Provided text:

Bibliography of Psychologist Albert Bandura


Bibliography of Albert Bandura

Bibliography of Albert Bandura
Born on 4th December 1925 in Alberta, Canada, Albert Bandura serves among the most influential social cognitive psychologists mostly recognized for his social learning concept (Gale, 2016). His early life in the town of Mundare was influenced by his parents as a result of their hard work. Bandura’s parents despite having limited resources sent him to school where he was educated up to the higher education levels. After his first graduation, Bandura worked in various institutes as he continued with his quest for knowledge and earned a master’s degree in 1952. His desire for knowledge was evidenced further after he earned his Ph.D. in 1952.
Bandura’s contribution to the field of psychology is mostly depicted after he earned his Ph.D. and gained a position at Stanford University where he continues to work until today (Stanford University, 2015). As he was studying issues of adolescent aggression, Bandura developed significant interest in modeling, imitation as well as vicarious learning. As a result, he developed the social learning theory that stressed on the significance of modeling, imitation and observational learning. Bandura asserted that learning had the ability of becoming exceedingly laborious if individuals relied solely on the effects of personal actions to inform them how to act. In order to ascertain his assertions, Bandura conducted the Bobo doll study in 1961. In the experiment, Bandura made a film that depicted an adult model beating up a Bobo doll and at the same time shouting aggressive worlds. After the film was complete, a group of children watched it. Later on, the children were given an opportunity to play in a room that had a Bobo doll (Condino and Krapp, 2004). The children that had watched the film with violent model most likely beat the doll and equally imitated the actions and words heard from the adult clip. The response by the children serves as vicarious learning where people learn by imitation as opposed to direct reinforcement.
Bandura further notes the social influences that happen in learning and also offers a distinction between performance and learning, something that behaviorists failed to provide. As such, Bandura describes learning as an acquisition of some symbolic representations that plays a significant role in guiding a person’s behavior in the future (Evans and Bandura, 2009). The experiment and consequent actions of the children that watched the adult video served as a significant indicator of learning through limitation.

Supplied data:
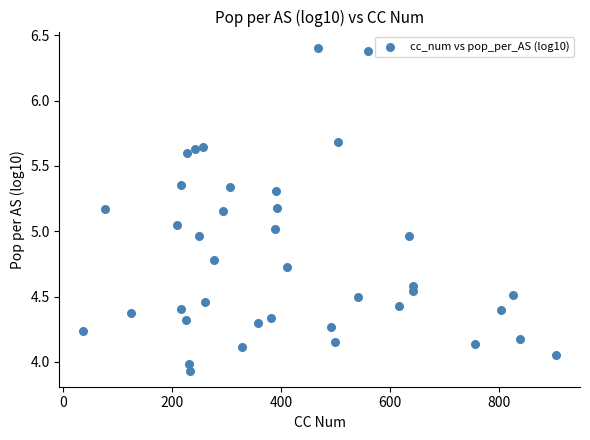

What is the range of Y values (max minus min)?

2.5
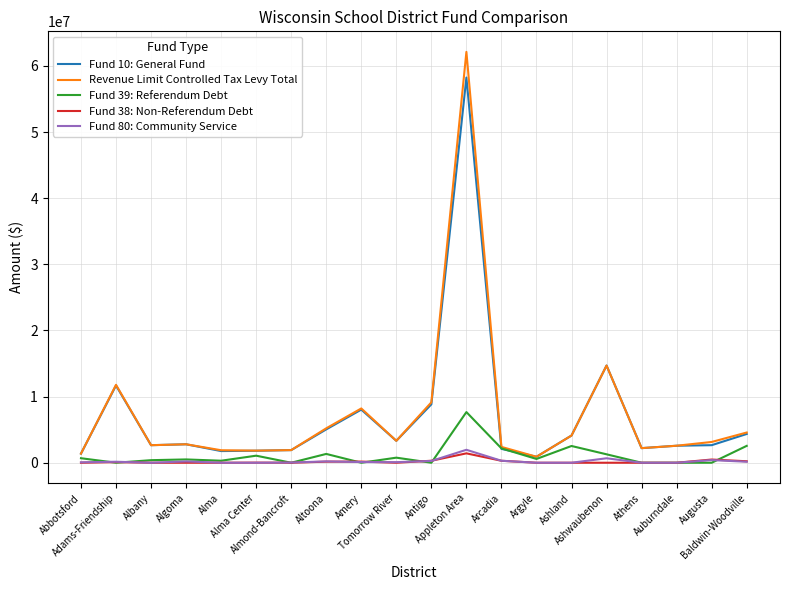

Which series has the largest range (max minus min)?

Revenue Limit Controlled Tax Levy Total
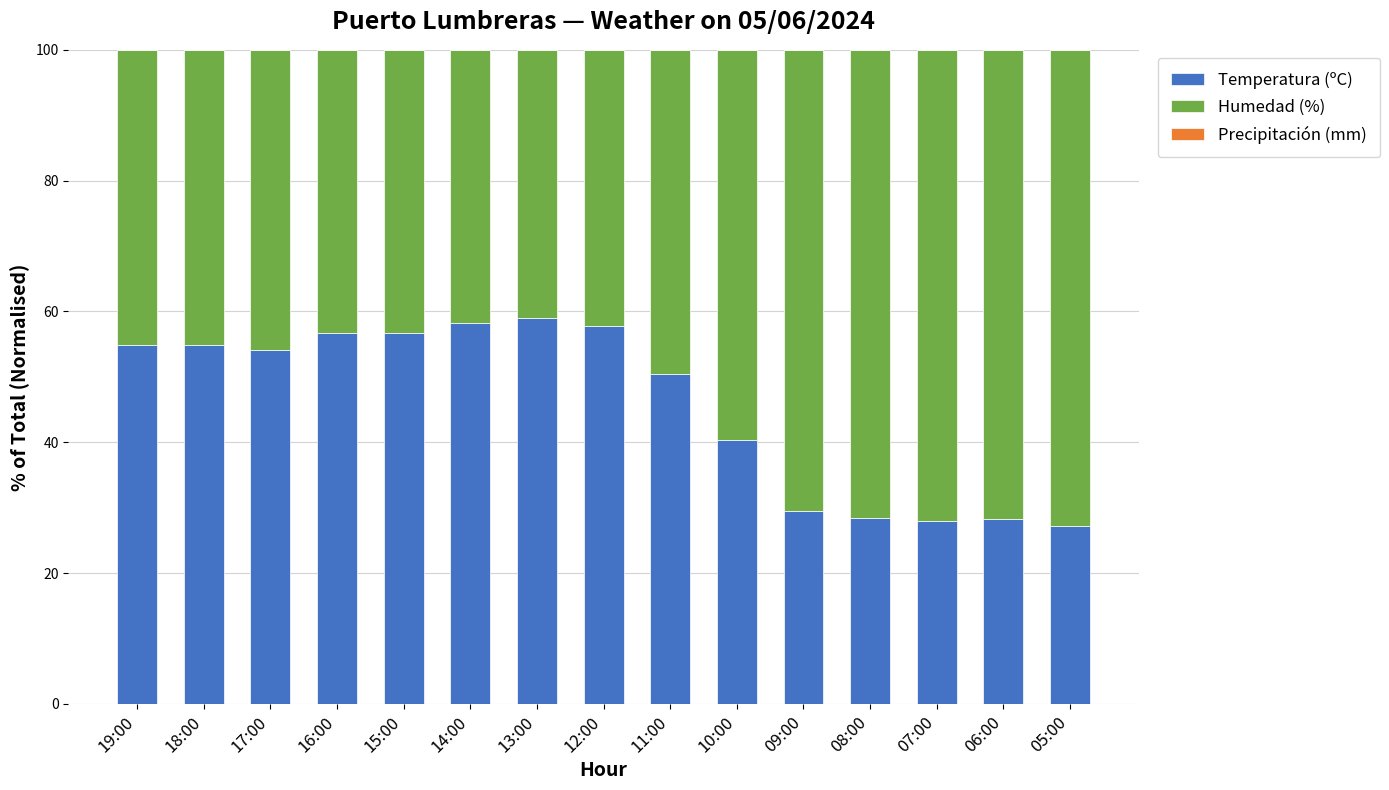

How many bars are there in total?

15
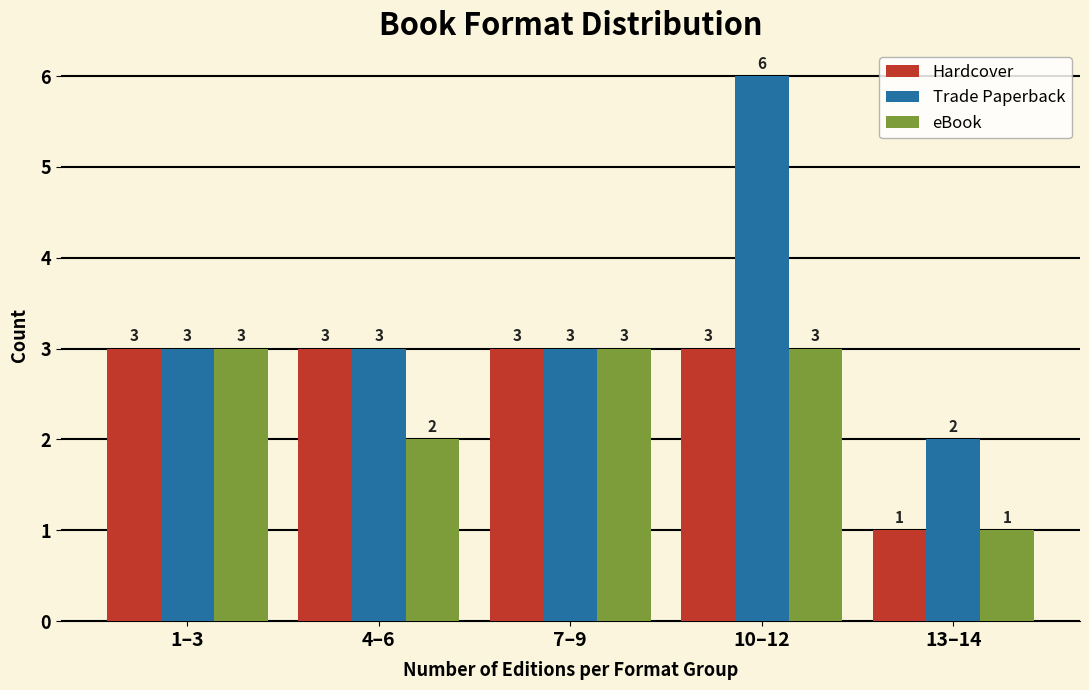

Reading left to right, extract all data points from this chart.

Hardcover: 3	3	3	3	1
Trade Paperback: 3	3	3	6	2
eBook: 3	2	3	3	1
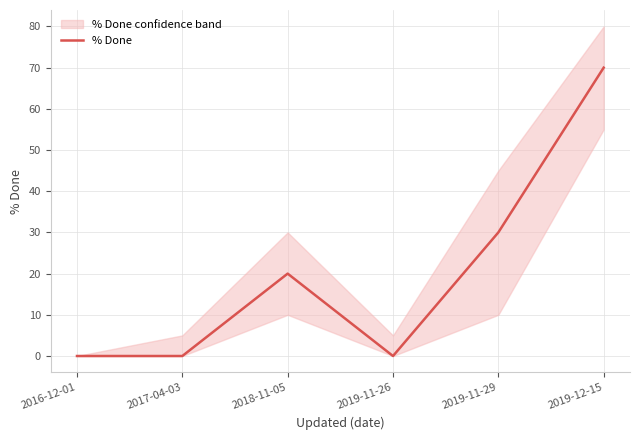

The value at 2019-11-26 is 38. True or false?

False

Activity:
Decide whether each statement agrees with the text on Albert Bandura, answering yes or no and quoting the deciding words: 1. Bandura was born in Alberta, Canada. 2. The film in the Bobo doll study showed a child model beating the doll. 3. Bandura gained a position at Harvard University. Nothing in the listing is needed here.

Solution for this problem:
1. Yes: "Born on 4th December 1925 in Alberta, Canada"
2. No: "depicted an adult model beating up a Bobo doll"
3. No: "gained a position at Stanford University"